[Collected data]
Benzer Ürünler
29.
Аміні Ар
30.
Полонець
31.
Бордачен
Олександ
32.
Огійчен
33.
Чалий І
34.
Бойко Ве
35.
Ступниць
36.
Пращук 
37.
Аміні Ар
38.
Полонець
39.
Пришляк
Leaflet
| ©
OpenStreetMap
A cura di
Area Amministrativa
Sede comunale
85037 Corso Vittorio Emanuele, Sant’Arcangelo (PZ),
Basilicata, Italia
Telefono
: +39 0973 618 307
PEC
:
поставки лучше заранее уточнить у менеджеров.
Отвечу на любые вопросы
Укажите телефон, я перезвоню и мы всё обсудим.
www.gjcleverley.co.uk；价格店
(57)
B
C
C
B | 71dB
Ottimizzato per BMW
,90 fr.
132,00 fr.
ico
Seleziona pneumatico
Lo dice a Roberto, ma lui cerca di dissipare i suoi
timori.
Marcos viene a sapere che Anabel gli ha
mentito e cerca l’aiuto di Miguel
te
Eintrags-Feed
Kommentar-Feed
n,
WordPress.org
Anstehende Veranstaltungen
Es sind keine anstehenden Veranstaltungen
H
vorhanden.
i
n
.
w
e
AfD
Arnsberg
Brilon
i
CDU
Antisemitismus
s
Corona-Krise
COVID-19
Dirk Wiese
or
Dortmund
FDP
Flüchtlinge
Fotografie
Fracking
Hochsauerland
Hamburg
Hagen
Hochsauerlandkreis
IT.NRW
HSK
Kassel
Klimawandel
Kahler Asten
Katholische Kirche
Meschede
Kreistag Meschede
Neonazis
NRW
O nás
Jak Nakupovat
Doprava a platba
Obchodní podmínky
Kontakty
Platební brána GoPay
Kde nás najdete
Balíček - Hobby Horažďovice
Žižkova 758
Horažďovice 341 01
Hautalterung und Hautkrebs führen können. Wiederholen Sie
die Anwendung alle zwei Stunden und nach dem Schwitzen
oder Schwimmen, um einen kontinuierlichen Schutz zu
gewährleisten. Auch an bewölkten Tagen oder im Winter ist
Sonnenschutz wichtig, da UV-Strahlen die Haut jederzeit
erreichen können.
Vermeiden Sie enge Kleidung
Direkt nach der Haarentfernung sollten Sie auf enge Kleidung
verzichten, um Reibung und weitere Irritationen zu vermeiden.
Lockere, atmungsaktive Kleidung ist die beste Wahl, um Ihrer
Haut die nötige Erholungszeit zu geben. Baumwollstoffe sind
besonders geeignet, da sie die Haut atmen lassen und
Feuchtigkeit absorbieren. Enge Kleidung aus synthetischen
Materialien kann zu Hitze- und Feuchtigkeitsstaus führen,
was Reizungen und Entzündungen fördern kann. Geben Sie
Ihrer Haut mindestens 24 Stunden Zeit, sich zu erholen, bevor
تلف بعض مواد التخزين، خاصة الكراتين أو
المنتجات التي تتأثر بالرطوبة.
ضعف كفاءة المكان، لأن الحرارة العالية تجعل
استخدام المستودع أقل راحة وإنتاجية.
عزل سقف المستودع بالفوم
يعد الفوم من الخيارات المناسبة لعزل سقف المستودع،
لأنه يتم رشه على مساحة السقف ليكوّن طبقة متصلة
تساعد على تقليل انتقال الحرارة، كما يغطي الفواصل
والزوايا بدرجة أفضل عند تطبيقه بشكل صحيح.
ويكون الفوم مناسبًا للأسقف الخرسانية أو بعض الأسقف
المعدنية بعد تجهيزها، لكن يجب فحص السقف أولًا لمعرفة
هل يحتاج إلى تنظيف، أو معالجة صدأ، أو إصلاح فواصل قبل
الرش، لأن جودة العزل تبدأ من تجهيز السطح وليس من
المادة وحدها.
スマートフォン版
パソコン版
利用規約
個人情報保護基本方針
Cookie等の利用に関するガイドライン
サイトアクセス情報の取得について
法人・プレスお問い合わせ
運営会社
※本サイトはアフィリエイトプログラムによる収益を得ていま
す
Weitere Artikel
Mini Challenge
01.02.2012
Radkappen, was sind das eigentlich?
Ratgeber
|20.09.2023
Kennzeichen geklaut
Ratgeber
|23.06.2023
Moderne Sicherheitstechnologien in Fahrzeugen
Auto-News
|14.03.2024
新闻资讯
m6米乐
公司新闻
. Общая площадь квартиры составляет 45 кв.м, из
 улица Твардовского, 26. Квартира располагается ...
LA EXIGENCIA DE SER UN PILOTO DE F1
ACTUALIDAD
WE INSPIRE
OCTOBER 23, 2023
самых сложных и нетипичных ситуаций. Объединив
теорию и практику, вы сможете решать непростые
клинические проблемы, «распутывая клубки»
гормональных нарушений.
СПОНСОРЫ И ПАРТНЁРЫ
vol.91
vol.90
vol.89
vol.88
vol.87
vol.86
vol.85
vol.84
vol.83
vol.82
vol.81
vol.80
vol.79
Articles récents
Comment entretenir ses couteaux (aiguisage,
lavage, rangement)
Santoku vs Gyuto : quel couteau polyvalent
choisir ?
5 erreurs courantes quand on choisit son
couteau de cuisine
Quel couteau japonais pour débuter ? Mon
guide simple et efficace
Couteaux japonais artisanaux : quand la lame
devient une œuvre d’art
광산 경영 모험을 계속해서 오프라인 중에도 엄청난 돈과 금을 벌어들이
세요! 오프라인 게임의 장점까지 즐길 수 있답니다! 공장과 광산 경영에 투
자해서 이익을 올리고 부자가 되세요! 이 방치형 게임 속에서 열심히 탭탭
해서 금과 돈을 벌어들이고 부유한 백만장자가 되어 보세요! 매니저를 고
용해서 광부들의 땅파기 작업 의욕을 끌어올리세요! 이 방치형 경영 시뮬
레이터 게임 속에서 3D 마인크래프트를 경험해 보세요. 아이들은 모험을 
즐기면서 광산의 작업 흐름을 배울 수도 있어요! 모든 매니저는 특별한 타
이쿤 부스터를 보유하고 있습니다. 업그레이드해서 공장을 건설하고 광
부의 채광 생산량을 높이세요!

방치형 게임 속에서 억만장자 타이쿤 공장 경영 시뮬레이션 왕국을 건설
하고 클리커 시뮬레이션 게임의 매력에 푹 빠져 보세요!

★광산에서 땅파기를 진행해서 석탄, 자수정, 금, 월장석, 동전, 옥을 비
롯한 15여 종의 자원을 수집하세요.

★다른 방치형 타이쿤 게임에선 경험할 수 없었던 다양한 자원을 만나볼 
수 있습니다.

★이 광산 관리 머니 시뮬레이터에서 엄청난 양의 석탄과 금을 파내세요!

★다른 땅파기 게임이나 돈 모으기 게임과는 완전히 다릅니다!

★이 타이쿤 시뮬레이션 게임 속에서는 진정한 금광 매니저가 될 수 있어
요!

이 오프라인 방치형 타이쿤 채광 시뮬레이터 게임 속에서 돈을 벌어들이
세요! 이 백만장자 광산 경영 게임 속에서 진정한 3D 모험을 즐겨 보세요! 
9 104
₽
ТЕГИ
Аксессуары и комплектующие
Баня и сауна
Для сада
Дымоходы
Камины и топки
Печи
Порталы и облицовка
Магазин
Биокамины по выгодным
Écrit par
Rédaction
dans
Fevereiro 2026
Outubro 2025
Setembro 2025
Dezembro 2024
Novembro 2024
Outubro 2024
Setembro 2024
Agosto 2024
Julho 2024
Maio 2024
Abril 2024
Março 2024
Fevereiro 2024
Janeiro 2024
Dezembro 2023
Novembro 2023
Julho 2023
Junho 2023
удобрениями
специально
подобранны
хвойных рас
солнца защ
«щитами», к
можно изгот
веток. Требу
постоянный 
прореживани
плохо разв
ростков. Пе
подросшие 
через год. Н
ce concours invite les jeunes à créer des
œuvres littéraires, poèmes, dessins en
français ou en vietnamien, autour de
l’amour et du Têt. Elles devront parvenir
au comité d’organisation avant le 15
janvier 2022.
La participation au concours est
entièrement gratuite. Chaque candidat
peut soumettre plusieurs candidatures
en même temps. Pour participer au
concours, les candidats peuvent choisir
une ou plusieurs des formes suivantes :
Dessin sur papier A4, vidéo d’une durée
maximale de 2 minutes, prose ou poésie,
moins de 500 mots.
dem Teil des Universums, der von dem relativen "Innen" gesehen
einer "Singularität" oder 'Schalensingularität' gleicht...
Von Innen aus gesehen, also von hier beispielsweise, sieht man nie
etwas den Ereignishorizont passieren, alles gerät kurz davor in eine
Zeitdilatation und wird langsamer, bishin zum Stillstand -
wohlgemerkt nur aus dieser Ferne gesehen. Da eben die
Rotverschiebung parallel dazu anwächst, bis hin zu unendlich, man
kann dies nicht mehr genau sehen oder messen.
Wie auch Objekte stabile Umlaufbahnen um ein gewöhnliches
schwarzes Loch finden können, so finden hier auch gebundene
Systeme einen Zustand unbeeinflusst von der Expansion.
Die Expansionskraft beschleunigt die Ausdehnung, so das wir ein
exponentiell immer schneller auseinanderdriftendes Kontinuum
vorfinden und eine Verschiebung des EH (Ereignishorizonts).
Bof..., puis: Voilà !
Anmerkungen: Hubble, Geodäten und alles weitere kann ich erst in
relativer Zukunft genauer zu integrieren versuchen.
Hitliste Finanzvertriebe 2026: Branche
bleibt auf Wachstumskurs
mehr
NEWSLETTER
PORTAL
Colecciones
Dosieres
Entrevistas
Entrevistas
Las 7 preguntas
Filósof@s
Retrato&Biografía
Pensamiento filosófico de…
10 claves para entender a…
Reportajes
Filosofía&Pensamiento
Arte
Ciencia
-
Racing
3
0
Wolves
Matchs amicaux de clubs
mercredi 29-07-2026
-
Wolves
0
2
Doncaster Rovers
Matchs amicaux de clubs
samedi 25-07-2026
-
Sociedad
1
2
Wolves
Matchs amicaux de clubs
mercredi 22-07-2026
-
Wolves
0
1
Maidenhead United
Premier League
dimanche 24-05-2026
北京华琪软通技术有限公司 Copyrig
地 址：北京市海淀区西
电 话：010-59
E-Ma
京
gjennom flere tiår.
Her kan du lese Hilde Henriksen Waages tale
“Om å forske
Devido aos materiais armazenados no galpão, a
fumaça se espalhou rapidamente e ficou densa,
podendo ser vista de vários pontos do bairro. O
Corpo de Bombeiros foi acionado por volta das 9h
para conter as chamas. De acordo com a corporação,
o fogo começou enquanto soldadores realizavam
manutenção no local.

▸ **Problem to solve**
Using the entries above, work out the number of lines containing the string "Veranstaltungen", and supply only that number.

▸ **Answer section**
2